◆ EXCERPT PROVIDED
▬▬▬▬▬▬
Ilensay

Ilensay
(by Vikkie)

Sunday, 4 July 2010

After the vanishing act

So off to Glastonbury with my morbid moods, I had to write this when I got back, having no internet access on the lam, so forgive me for adding some dramatic detail.
The journey takes an age and I wait it out, staring at the rain washed windows of various trains and busses whilst ignoring the passengers. I drink vending machine tea, which tastes dead to me after weeks of the home brewed, copper kettle variety. I munch on a few miniature packets of biscuits, feeling the food bunch in my stomach like wet sand. After only a short time I have become acclimatised to life on an island in a period before electricity, now it’s hard taking trains seriously.
I am the only passenger to disembark in Glastonbury, and the street is otherwise empty, a residential street. I walk for ages trying to find the shops, but discover only rows of houses and gardens. Eventually I stop at a corner shop and buy a newspaper as cover for asking directions. I follow these and eventually go through an improbable gap between some houses. There the street dead ends in a neat square of grass with a droopy birch, bordered solidly on all sides by houses. One of the houses however is not a house, but the back of a shop with a huge arch, like an underpass, through which I go. Stretching out on either side of me is the high street, with it’s colourfully fronted shops and little cobbled recesses leading to restaurants.
I wander around for a while, going in and out of shops full of glittering touristy rubbish and others selling the paraphernalia of the serious witch. The scent of handmade incense clings to me as I walk the open street, the smell of ground resin and singed herbs which reminds me of home. I run my hands over racks of thick coloured candles without interest and sift polished gemstones from hand to hand. But there’s nothing to really grab me, I feel as if I’m not entirely present, as if my real body is still on the island being shouted and gawped at.
I decide to stop somewhere for some dinner, and then check into a bed and breakfast or something. The restaurant I eventually choose is a dusky blue with hanging canopies of translucent fabric. I sit alone at an indigo draped table, eating a kind of Moroccan thing with apricots and couscous. The candle on the table burns down to its cheap glass holder and goes out. I still feel separate, as if none of these things are real. Already I want to return to the island, to get on with my real life. But I stubbornly seek out a hotel for the evening, one of the chain motorway ones with cream walls and green carpets in every room. I know that, despite my longing to return, once I do go home I will feel that same as I did before I left, ashamed, lonely and miserable.
I turn on the television as soon as I get to my room, skipping through the channels until I settle on a film that seems vaguely familiar. Flipping off the glaring fluorescents, I crawl underneath the green duvet and manage to keep my eyes open for another hour before succumbing to sleep.
I wake up the next morning and for a few awful seconds forget where I am. The television is still on, the sounds of a news broadcast filtering into the humid air. I struggle upright just as a knock comes at the door. I retrieve the breakfast that I ordered yesterday. A plastic bottle of orange juice and a plate of uniformly produced lukewarm pancakes clotted with too much syrup. As I settle myself into bed to pick at my oozing meal, I prod the remote and the faint voice of the presenter becomes audible.
Just as a preface to this – I didn’t believe it either, I still can’t.
▬▬▬▬▬▬
◆ MATERIAL SUPPLIED
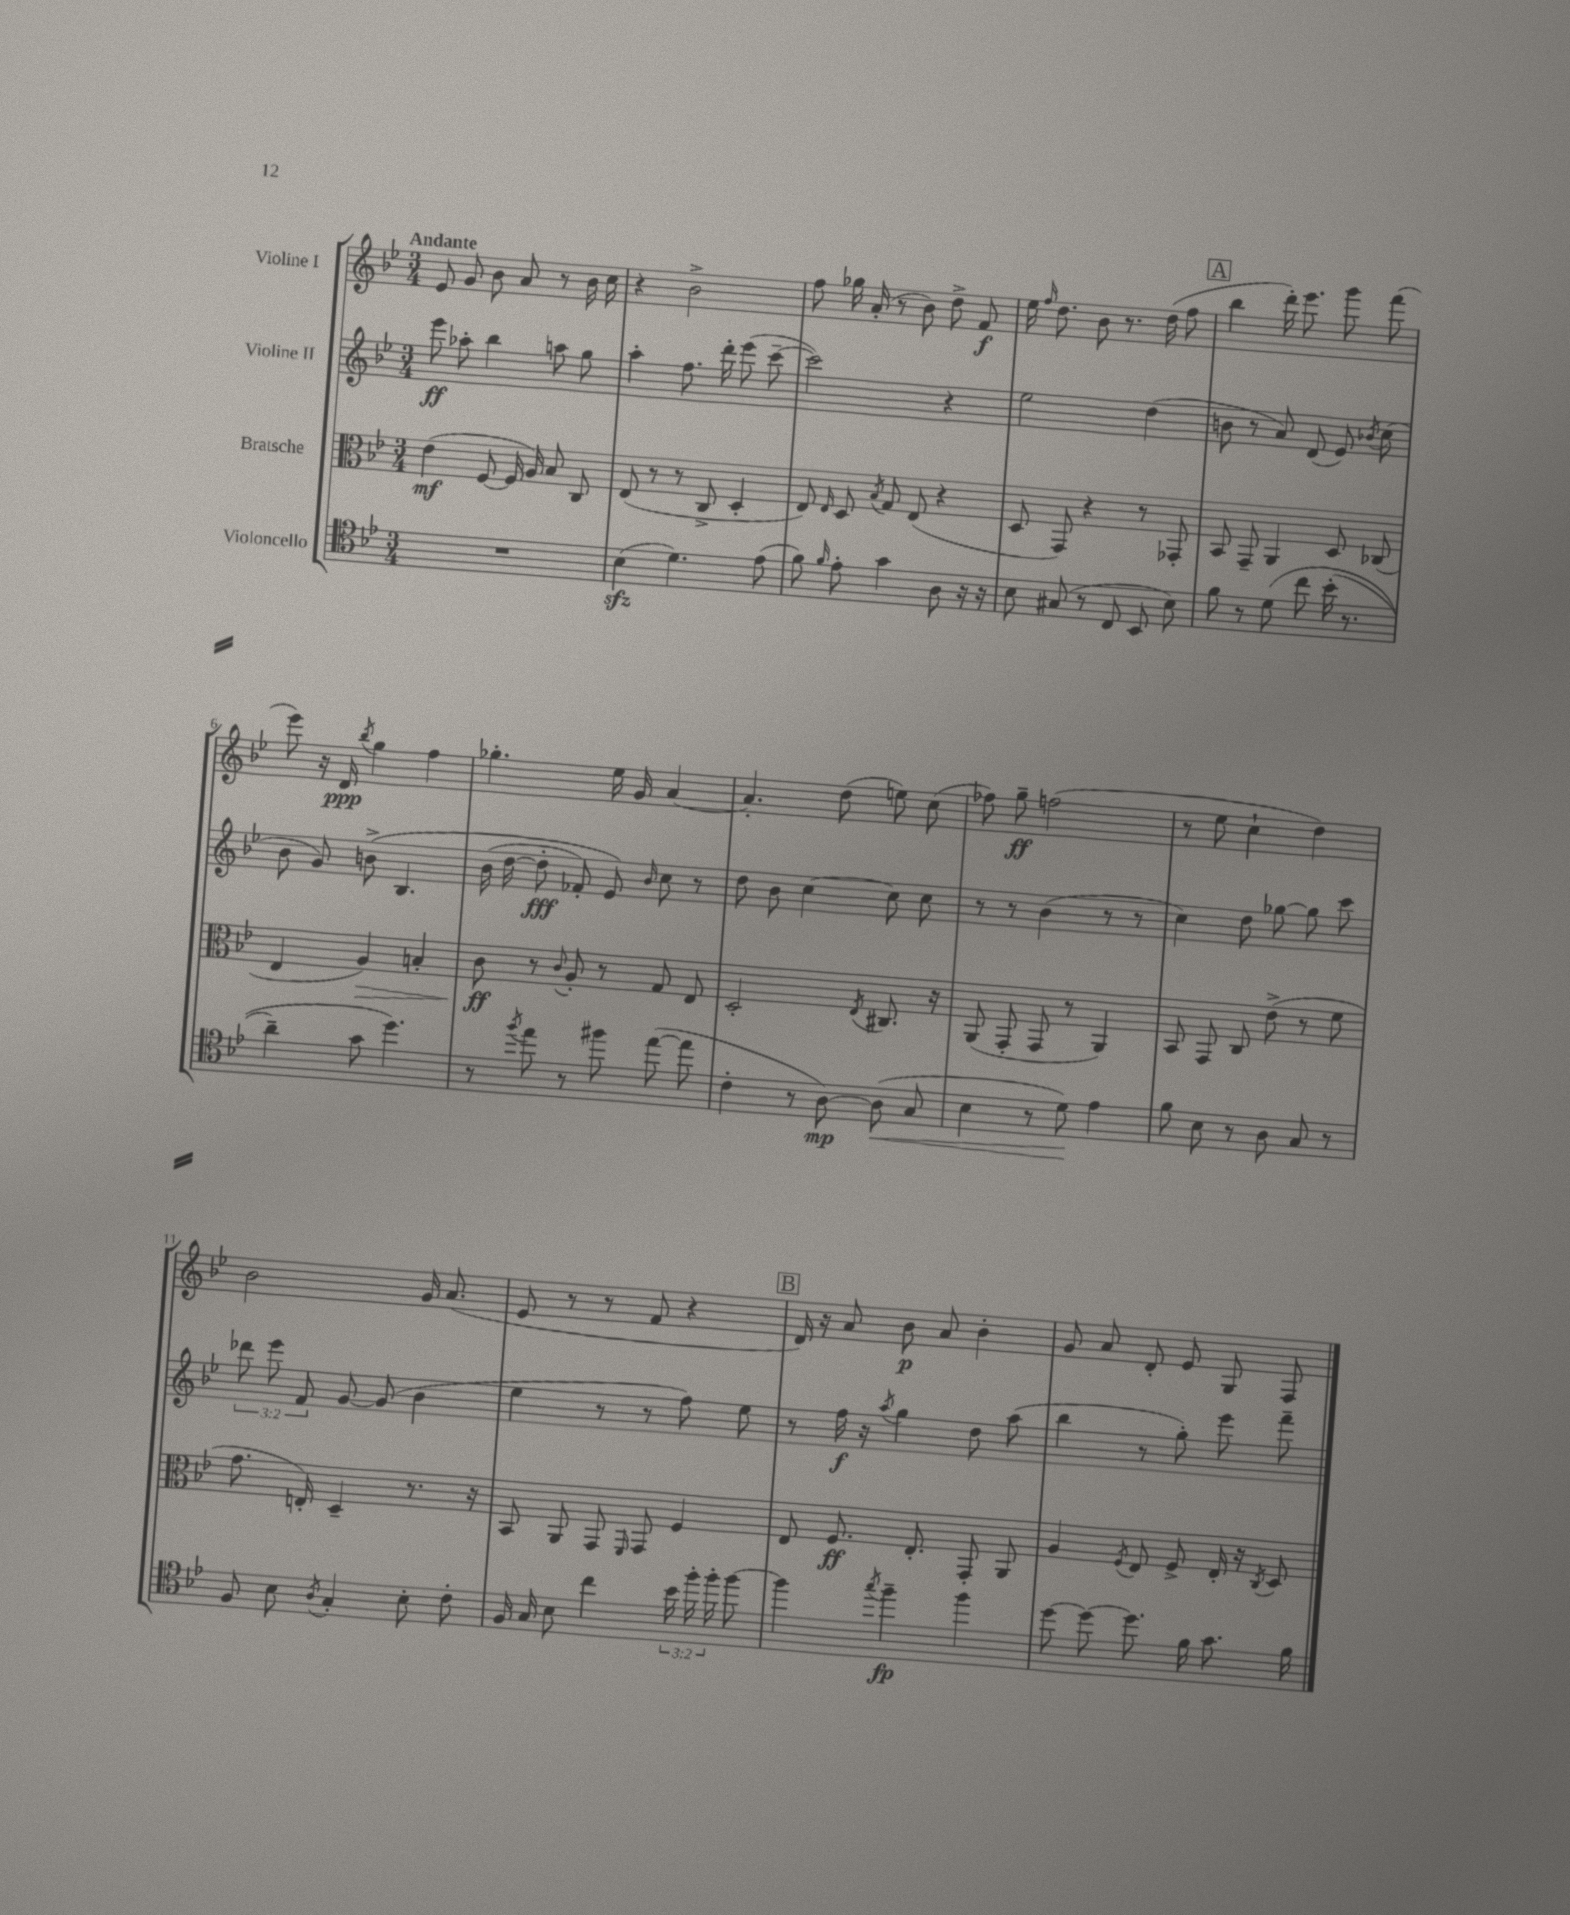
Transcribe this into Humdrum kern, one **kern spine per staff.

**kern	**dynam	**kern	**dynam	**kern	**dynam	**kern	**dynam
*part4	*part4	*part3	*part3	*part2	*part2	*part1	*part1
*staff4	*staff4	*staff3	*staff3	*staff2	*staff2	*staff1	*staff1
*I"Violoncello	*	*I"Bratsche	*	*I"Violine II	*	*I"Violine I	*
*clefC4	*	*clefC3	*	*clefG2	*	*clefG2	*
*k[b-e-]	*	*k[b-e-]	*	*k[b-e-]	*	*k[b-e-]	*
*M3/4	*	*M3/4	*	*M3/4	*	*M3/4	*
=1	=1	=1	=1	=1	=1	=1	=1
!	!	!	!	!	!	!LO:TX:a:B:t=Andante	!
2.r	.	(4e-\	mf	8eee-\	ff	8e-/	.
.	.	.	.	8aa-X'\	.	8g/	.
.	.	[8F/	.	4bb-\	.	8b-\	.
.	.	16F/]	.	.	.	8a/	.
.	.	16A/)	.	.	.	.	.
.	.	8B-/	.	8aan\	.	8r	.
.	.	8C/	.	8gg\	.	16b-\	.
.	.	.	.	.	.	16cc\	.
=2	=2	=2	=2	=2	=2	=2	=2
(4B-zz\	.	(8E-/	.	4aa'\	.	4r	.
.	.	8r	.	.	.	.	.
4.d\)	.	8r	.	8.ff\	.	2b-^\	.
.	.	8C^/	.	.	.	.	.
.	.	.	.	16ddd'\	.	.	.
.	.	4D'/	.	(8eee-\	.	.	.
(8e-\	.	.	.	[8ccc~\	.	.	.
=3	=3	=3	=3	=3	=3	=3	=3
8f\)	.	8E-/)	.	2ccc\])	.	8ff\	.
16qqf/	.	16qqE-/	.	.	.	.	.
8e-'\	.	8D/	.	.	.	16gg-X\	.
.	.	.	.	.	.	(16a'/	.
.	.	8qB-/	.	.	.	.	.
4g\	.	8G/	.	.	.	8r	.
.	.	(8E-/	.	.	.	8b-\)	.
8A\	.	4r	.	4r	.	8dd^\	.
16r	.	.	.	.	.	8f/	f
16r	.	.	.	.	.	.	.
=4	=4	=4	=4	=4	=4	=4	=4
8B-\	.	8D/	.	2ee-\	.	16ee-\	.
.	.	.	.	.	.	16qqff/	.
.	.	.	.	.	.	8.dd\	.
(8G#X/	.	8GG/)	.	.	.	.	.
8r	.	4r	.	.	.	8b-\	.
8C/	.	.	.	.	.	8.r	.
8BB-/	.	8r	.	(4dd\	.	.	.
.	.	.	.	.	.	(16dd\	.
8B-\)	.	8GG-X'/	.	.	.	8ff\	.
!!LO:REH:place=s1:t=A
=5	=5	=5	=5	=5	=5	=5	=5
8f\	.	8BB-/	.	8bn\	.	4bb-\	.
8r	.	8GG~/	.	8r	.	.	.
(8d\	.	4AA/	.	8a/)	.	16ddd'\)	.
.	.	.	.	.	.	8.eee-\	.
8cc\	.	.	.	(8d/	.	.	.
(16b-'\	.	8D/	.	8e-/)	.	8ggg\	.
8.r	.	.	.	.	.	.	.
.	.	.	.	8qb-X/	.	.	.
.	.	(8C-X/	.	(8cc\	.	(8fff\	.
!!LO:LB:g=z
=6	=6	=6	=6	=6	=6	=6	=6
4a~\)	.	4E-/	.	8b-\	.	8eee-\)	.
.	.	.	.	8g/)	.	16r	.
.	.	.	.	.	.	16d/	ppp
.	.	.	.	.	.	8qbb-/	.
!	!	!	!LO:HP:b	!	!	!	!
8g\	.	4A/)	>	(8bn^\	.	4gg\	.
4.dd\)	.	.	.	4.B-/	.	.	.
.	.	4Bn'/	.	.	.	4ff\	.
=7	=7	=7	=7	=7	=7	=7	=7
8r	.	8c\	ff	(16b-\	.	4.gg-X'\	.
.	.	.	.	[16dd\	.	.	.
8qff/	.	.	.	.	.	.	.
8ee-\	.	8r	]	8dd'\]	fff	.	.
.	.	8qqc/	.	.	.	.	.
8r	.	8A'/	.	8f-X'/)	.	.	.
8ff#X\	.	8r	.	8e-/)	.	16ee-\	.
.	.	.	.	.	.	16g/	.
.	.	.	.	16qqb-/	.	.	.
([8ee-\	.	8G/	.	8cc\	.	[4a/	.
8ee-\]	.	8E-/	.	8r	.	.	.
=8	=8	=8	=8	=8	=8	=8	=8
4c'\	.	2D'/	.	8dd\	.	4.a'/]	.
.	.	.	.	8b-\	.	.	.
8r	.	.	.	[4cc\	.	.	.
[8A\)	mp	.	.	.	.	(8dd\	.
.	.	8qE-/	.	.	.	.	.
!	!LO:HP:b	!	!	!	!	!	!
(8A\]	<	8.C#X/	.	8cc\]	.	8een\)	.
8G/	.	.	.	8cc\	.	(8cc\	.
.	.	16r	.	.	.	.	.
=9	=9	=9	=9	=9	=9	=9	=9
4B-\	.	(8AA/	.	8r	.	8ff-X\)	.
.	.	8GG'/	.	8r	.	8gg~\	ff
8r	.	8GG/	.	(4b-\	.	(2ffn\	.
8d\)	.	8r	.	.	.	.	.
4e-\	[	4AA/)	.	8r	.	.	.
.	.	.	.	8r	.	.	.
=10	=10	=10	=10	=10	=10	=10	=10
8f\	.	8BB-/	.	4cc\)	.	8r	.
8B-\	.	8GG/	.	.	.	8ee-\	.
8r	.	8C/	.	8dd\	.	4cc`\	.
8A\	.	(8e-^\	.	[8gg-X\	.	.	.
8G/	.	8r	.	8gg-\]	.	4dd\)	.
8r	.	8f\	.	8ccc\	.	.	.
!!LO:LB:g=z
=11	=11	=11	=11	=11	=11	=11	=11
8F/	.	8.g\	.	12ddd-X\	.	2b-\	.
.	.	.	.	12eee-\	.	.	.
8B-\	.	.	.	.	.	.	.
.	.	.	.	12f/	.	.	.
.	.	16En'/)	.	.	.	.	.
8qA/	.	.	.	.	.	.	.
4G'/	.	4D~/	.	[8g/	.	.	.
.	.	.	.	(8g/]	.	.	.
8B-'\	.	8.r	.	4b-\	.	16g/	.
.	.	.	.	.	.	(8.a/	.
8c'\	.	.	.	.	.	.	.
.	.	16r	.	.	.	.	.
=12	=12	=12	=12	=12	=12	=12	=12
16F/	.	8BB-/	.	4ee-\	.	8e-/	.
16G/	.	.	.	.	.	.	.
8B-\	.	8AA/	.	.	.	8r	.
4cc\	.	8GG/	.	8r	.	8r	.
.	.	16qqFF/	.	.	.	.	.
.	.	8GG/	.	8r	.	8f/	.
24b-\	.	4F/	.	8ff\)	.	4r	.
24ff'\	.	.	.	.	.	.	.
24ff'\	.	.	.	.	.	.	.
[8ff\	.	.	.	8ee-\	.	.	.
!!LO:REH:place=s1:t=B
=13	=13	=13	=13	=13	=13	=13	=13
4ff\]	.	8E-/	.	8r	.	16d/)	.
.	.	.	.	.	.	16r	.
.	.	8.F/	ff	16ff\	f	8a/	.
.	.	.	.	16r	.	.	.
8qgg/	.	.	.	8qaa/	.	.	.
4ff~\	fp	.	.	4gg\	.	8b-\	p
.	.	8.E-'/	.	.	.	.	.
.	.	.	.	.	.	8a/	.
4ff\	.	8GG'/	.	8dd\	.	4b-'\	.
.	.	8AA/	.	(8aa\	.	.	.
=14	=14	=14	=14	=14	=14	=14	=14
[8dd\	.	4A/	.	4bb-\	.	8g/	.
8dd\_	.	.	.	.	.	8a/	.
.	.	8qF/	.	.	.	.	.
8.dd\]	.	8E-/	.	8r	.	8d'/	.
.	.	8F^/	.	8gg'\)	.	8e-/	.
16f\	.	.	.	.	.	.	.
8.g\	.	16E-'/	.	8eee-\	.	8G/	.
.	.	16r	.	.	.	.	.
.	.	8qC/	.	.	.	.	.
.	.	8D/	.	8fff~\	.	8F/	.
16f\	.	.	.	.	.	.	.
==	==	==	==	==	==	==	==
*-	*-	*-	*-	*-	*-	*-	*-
▬▬▬▬▬▬
◆ WHAT IS ASKED
- 1) Summarize the blog entry in two sentences.
- 2) According to the blog entry, what does the writer eat at the restaurant?
Rely only on the blog entry when answering.

◆ SOLUTIONS IN ORDER
- 1) The writer travels by train and bus to Glastonbury, wanders through the high street's shops, eats alone in a restaurant, and checks into a chain motorway hotel, feeling detached and longing to return to the island the whole time. The next morning, while picking at a breakfast ordered the day before, the writer turns up the volume on a news broadcast playing on the television.

- 2) A Moroccan dish with apricots and couscous.